If you imagine government in its ideal form, it would have very few overlapping programs and departments. It would be a lean, mean, efficiency driven machine. But that government ideal is difficult to create.

Our nation faces a variety of challenges: strengthening national security; protecting the environment, agriculture and natural resources; caring for Americans’ health as costs rise and the population ages. Solving these problems requires expertise, capabilities and resources that reside in many organizations across government; they need to be shared, not duplicated.

Louis Heinzer is a principal for Deloitte Consulting in their federal practice. Deloitte and the Partnership for Public Service teamed up to create a roadmap to better utilize shared services, “Helping Government Deliver. Transforming Mission and Support Services.

Heinzer told Chris Dorobek on the DorobekINSIDER program that shared services are starting to make an impact in government.

I think there is more of a movement towards shared services now and a broader conversation about not just looking at things from a single line of business.

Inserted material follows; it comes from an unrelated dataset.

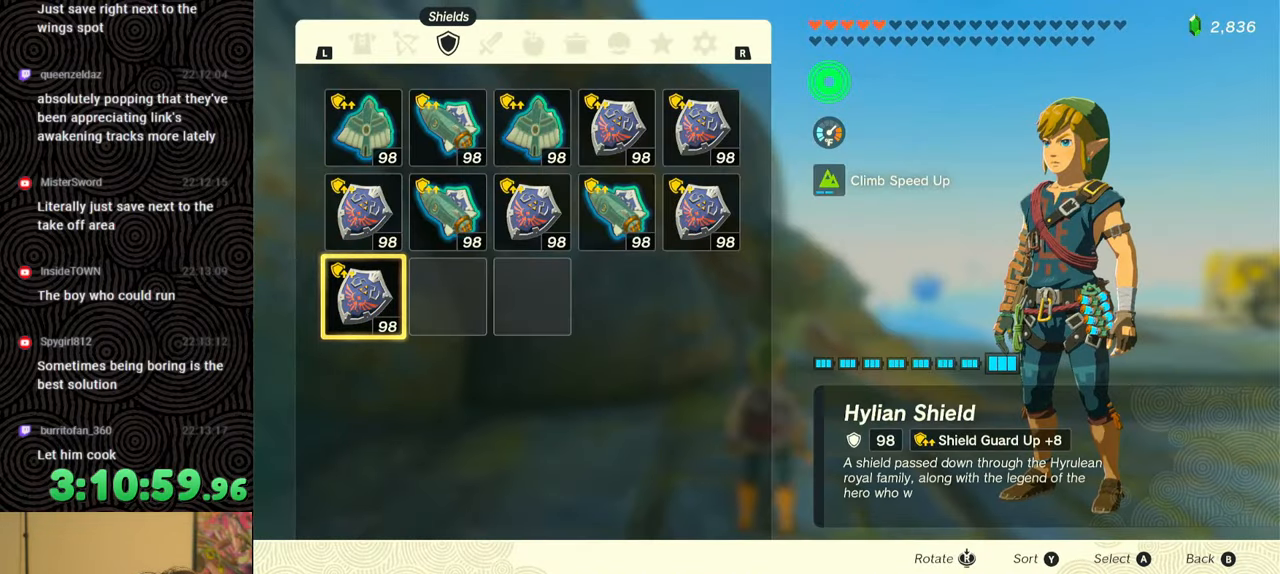
{"buttons": [], "left_stick": "center", "right_stick": "center", "events": [[67, "B", "down"], [183, "B", "up"], [267, "right_stick", "down"], [433, "right_stick", "center"]]}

There are some areas, especially human resources, that are at the forefront of consolidation and the move towards shared services. Finance is coming along pretty well, too. IT is starting to move, but there are broader conversations now on the Hill, OMB, and other across agency groups that have come together to talk about how do we actually tackle back-office shared services. We want to get economies of scale across all the back office functions so we can actually take resources and move them into the mission themselves,” said Heinzer.

Is budget the big driver for shared services?

“Budget is a big part, but also the changing of the workforce. As the broad market for the workforce is turning more towards a professionalized workforce, we are seeing the need for more professional type of resources in the marketplace. Having more positions focused on the mission and more of those budget resources go towards mission related areas as opposed to support services, I think that is one of the biggest drivers,” said Heinzer.

Are there differences between shared services at the federal level compared to state and local?

“Especially at the state and local level there are some states that are looking at shared services from a macro view. They are looking to have one HR organization across all the different entities of a state government. Federal is sort of looking at shared services as more of a marketplace. Because of the size and complexity of the federal agencies, they are actually creating a marketplace where people are competing. Agencies are competing with each other to cross-service each other which will drive a little more innovation. They are almost trying to create a mini-market where it drives itself into becoming more efficient. Whereas the state and local governments don’t have the overall bureaucracy or complexity of the federal government, so it is more of a mandate to move to a single provider,” said Heinzer.

NASA has created a shared service center – could this be duplicated in other agencies?

“As NASA’s overall mission has changed in the past 10 years, they were looking for ways to basically take out costs. There were about 10 NASA centers that had their own HR, finance and IT departments. NASA saw a lot of redundancy in what was being done across the centers. Things were being done differently, they had different IT platforms and a lot of additional overhead that was needed. As they were becoming a slimmer organization to change their mission they consolidated all of those functions into a combined shared service center that didn’t just service HR or IT, but HR, finance, IT and procurement. Through the center they were able to increase satisfaction overall and reduce the cost of those overall services,” said Heinzer.

“My business is so unique I need my own service?” It is a common mantra, how do you get around that?

“You still get a lot of that thinking, I think a lot of the determination sometimes by certain organizations not to change because they feel ownership of a product. They have already made large investments in developing their own back office services. They have pride of ownership and there hasn’t been that stick yet to make them use shared services. However, the budget is becoming that stick where it is forcing people to relook at what is the core mission of their agency,” said Heinzer.

  • Key Insight: “In most cases shared services does save money. It could be a reallocation of resources to better fit the agency’s needs. It could be a hard dollar savings, just in pure IT spend. It is also looking at the intangible benefits like how much faster is it now to hire someone because we have centers of excellence that you can now go to that are now experts in hiring the best IT specialists or the best engineer. So there is also better services the mission is getting in order to better deliver to whoever the stakeholder it might be. Some stakeholders say this is mine, I want to keep it and own it and they become the owners and champions of that business case. That really drives the ownership from the business case to implementation,” said Heinzer.

How do you do the business case correctly? Three things to keep in mind:

  1. “You have to have buy-in from the entire organization. You can do the business case from a chief management officer perspective and then let the mission know you are going to consolidate the services, it is getting all the mission areas involved in saying what do you really need from an end perspective, from HR, from finance, from IT. You have to get them to buy-into what the future state looks like,” said Heinzer.
  2. “You also have to keep people accountable for the business case itself. Putting in performance drivers and putting in that change agent that will drive success across the agency. We see that when you spend enough time upfront, having a good design and a lot of buy-in, it makes the implementation a lot easier. People are actually dragging the implementation team along instead of the implementation team dragging folks along,” said Heinzer.
  3. “You need to create a roadmap so you can get to the idea that is outlined in the business case. Identifying who those champions are and having a working group that is both cross-functional and cross-mission as well will make that implementation more successful. Change management is what causes transformations to fill,” said Heinzer.

Are there legitimate reasons why you wouldn’t consolidate some services?

“A lot of times what we are seeing is agencies that are not open in the market where they can get cross-service by another agency, they may look internally to create a center for excellence. It is not about looking at the external market from another perspective to see how they can use one of their centers for excellence or shared services providers, but it is more about if it is not in a marketplace where I can go out and get it, maybe we can do it internally, better, faster, cheaper. That way we can provide a better market for our stakeholders,” said Heinzer.